INPUT MATERIAL
+ + + +

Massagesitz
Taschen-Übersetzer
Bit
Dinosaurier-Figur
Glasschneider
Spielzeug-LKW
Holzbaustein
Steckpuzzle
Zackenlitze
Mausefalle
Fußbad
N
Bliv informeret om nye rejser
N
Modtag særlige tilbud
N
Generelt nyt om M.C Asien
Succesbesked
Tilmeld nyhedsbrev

+ + + +

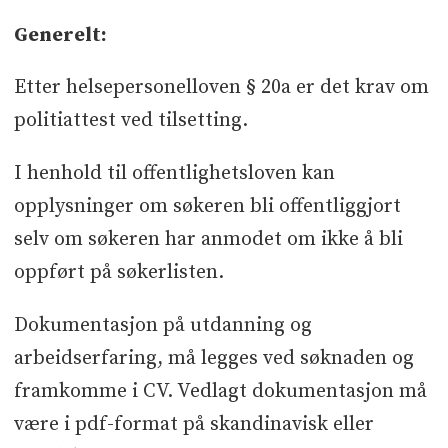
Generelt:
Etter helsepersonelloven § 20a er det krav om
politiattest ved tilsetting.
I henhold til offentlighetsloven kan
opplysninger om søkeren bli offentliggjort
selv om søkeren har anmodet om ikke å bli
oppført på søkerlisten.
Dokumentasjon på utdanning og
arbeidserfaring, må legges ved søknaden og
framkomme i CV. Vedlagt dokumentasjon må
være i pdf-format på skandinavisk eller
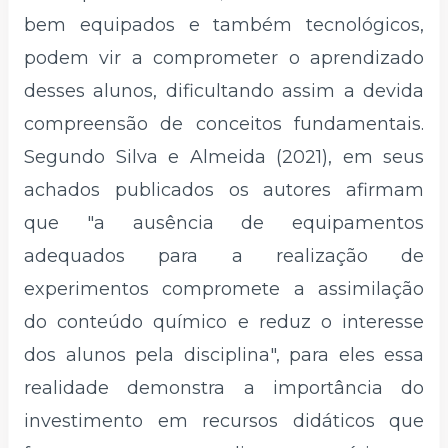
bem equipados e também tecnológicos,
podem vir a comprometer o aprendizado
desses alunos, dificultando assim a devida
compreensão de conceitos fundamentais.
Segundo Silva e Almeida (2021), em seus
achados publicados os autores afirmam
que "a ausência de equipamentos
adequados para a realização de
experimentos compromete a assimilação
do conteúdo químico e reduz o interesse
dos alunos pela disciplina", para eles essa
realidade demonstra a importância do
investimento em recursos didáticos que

+ + + +

EXERCISE OBJECTIVE
Rewrite the lines starting at the one containing "Massagesitz" and ending at the one containing "Tilmeld nyhedsbrev", replacing "Glasschneider" with "Fliesenschneider" and leaving everything else unchanged.

OUTPUT FOR THIS EXERCISE
Massagesitz
Taschen-Übersetzer
Bit
Dinosaurier-Figur
Fliesenschneider
Spielzeug-LKW
Holzbaustein
Steckpuzzle
Zackenlitze
Mausefalle
Fußbad
N
Bliv informeret om nye rejser
N
Modtag særlige tilbud
N
Generelt nyt om M.C Asien
Succesbesked
Tilmeld nyhedsbrev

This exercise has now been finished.